Submitted by minimaxir t3_11fbccz in MachineLearning
https://openai.com/blog/introducing-chatgpt-and-whisper-apis
> It is priced at $0.002 per 1k tokens, which is 10x cheaper than our existing GPT-3.5 models.
This is a massive, massive deal. For context, the reason GPT-3 apps took off over the past few months before ChatGPT went viral is because a) text-davinci-003 was released and was a significant performance increase and b) the cost was cut from $0.06/1k tokens to $0.02/1k tokens, which made consumer applications feasible without a large upfront cost.
A much better model and a 1/10th cost warps the economics completely to the point that it may be better than in-house finetuned LLMs.
I have no idea how OpenAI can make money on this. This has to be a loss-leader to lock out competitors before they even get off the ground.
LetterRip t1_jaj1kp3 wrote
> I have no idea how OpenAI can make money on this.

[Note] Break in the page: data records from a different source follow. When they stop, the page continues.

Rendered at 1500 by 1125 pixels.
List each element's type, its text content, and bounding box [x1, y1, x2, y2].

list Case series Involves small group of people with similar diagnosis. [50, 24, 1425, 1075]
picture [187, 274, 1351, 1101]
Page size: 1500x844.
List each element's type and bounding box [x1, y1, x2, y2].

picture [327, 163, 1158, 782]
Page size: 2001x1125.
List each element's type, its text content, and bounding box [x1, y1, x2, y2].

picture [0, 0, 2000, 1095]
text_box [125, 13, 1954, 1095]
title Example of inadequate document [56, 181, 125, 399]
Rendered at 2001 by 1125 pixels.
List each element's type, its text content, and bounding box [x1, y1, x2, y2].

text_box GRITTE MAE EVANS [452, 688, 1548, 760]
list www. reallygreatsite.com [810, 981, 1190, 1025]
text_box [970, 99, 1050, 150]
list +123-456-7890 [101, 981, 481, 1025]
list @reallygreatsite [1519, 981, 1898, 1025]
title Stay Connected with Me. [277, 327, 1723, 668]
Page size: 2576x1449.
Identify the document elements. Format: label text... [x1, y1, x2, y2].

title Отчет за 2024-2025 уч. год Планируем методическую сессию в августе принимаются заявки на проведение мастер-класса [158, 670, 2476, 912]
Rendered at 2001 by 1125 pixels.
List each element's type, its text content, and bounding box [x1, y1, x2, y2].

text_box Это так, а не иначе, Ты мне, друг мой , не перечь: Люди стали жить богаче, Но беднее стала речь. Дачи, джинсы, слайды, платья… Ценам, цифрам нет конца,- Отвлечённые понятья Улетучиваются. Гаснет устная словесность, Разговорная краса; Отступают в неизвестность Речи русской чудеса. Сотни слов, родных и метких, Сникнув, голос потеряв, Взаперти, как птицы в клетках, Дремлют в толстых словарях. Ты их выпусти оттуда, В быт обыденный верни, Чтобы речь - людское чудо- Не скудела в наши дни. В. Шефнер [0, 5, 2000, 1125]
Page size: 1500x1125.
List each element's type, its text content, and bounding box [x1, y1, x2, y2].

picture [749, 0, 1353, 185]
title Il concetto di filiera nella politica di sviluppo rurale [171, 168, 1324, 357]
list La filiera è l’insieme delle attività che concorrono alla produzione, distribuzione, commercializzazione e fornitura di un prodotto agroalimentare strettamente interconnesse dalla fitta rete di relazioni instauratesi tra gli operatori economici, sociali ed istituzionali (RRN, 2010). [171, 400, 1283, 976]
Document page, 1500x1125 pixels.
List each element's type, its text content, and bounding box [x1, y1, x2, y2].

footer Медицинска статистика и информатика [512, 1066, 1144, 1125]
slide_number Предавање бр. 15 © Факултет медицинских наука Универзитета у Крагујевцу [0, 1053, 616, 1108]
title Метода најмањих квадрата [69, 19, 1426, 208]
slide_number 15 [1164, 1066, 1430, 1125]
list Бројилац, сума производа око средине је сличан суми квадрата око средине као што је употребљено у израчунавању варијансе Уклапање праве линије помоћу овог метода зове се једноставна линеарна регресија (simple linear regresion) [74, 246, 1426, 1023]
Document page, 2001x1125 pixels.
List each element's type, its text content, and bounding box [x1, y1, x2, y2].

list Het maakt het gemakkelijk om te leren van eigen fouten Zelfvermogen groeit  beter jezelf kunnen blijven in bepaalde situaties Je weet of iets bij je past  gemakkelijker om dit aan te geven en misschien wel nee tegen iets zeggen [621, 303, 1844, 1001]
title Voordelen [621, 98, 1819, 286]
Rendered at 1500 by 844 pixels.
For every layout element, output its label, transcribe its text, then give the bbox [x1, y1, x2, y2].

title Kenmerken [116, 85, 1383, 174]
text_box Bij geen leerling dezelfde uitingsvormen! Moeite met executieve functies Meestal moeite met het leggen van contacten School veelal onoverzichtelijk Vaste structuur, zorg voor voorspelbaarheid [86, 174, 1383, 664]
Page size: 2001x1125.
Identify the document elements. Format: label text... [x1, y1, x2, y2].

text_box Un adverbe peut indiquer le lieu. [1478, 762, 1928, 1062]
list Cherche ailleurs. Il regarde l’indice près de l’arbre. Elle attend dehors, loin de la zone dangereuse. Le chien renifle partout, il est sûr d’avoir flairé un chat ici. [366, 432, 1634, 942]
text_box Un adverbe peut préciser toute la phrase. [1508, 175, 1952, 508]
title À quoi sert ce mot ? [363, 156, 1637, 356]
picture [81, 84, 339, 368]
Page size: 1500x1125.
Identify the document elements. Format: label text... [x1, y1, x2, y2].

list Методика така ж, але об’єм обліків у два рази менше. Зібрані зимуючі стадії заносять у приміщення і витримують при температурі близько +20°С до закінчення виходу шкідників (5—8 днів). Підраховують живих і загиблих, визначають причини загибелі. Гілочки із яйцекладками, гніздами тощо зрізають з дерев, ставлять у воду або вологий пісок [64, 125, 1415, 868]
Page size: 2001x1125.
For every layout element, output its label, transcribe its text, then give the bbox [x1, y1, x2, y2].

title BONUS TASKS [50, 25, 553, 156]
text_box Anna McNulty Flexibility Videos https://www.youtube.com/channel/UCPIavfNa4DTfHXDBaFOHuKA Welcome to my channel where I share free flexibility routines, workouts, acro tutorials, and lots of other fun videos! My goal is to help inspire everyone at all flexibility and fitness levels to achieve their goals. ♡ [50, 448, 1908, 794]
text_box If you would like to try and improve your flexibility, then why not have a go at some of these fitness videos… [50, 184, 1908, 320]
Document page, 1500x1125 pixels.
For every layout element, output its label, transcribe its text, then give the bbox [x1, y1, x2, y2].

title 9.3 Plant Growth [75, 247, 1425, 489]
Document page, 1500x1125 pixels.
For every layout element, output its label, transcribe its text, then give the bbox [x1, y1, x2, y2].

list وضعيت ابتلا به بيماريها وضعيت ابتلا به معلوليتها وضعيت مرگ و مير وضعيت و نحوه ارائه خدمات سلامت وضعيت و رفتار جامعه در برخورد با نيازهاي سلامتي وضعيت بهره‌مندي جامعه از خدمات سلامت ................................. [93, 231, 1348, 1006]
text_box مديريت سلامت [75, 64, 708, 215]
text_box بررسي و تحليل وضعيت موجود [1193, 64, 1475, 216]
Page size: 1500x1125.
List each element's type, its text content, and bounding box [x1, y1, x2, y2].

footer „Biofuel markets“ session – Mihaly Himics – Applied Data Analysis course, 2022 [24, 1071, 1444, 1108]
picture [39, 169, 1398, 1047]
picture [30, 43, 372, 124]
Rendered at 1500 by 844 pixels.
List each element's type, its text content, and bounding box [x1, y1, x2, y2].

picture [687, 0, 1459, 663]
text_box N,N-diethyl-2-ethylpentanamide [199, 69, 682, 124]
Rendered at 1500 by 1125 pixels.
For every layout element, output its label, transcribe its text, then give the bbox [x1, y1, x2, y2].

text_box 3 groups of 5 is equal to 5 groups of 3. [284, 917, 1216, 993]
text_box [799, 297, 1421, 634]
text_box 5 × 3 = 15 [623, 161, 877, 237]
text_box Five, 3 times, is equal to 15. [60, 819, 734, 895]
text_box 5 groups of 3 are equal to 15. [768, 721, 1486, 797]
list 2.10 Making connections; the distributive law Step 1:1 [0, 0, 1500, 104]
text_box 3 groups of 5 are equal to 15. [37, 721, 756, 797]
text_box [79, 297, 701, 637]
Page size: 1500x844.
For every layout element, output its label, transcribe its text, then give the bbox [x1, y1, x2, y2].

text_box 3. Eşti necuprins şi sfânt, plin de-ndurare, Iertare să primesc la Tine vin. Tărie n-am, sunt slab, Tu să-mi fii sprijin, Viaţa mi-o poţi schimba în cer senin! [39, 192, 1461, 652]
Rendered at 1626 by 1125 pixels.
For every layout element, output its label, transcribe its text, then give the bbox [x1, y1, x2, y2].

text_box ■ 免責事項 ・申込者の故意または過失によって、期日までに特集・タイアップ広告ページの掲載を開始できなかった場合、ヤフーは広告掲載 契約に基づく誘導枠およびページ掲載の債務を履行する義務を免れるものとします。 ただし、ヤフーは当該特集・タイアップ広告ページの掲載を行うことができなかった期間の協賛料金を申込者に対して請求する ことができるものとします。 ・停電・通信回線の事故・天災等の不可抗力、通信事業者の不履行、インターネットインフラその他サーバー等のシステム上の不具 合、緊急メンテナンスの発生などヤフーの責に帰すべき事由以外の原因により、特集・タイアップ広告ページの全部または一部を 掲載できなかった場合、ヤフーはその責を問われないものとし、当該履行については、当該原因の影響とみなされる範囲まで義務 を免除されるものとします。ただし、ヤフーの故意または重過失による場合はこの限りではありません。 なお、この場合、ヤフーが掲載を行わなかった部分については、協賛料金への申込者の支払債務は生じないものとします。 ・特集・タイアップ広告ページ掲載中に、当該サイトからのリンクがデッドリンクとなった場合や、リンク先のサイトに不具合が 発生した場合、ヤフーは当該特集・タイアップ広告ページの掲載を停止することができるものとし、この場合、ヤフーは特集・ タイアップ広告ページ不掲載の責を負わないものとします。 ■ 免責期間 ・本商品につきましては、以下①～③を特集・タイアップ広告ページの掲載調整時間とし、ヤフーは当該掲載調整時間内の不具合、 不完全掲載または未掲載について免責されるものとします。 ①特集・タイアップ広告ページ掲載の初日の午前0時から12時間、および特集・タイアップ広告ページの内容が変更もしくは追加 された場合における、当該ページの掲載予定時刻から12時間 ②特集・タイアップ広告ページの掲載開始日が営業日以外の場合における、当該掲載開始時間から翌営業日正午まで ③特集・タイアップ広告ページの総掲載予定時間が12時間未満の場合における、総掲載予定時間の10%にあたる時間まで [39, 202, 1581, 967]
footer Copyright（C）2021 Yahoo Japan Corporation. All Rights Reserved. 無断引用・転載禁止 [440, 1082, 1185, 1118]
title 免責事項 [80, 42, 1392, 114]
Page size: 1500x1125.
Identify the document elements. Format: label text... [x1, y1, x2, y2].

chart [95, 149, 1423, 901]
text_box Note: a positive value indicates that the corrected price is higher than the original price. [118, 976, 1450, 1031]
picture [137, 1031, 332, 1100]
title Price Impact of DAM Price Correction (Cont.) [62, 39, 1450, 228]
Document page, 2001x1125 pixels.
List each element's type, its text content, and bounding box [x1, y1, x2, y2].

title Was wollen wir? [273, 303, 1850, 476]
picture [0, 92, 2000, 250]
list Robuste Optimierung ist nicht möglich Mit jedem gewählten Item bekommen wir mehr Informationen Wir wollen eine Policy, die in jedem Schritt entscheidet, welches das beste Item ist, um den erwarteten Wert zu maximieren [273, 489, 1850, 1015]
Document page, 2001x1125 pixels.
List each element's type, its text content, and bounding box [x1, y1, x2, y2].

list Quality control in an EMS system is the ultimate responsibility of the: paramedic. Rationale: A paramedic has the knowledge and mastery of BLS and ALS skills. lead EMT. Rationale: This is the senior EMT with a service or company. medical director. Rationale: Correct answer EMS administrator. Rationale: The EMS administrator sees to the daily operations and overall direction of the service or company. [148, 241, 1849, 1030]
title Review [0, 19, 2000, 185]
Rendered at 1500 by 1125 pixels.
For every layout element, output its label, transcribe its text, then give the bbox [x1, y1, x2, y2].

Quantizing to mixed int8/int4 - 70% hardware reduction and 3x speed increase compared to float16 with essentially no loss in quality.
A*.3/3 = 10% of the cost.
Switch from quadratic to memory efficient attention. 10x-20x increase in batch size.
So we are talking it taking about 1% of the resources and a 10x price reduction - they should be 90% more profitable compared to when they introduced GPT-3.
edit - see MS DeepSpeed MII - showing a 40x per token cost reduction for Bloom-176B vs default implementation
https://github.com/microsoft/DeepSpeed-MII
Also there are additional ways to reduce cost not covered above - pruning, graph optimization, teacher student distillation. I think teacher student distillation is extremely likely given reports that it has difficulty with more complex prompts.